DATA FOR ANALYSIS Start Marker

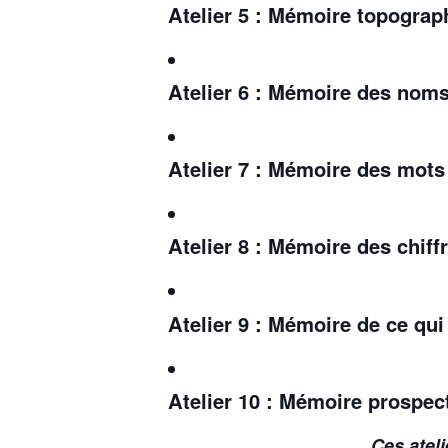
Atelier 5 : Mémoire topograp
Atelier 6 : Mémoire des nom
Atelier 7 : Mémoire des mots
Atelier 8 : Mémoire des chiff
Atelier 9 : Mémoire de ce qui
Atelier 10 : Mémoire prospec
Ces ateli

DATA FOR ANALYSIS End Marker
DATA FOR ANALYSIS Start Marker

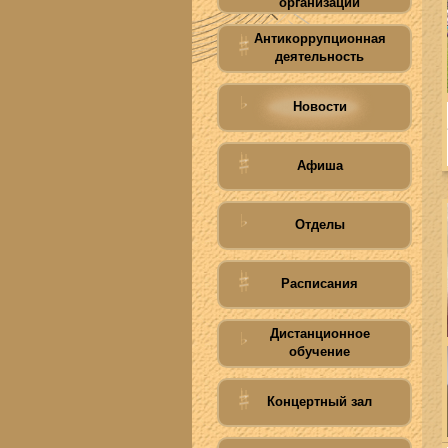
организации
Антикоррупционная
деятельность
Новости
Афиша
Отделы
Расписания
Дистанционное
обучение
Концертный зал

DATA FOR ANALYSIS End Marker
DATA FOR ANALYSIS Start Marker

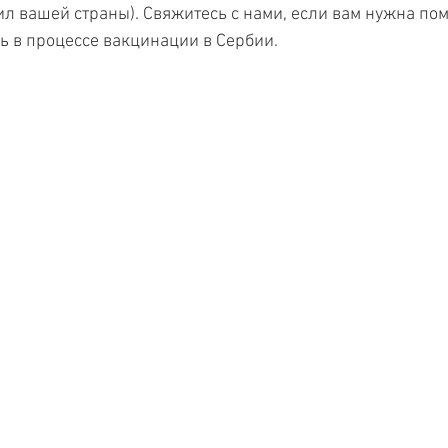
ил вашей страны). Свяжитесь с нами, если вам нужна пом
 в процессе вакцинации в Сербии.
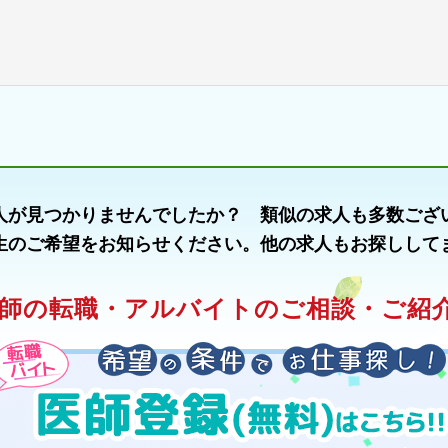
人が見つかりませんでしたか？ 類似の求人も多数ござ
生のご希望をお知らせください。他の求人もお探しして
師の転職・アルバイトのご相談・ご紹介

DATA FOR ANALYSIS End Marker

● EXERCISE:
Starting at the line that contains "организации" and stopping after the line that contains "Концертный зал", write out every line exactly as it appears above, and no other line.

● RESPONSE AREA:
организации
Антикоррупционная
деятельность
Новости
Афиша
Отделы
Расписания
Дистанционное
обучение
Концертный зал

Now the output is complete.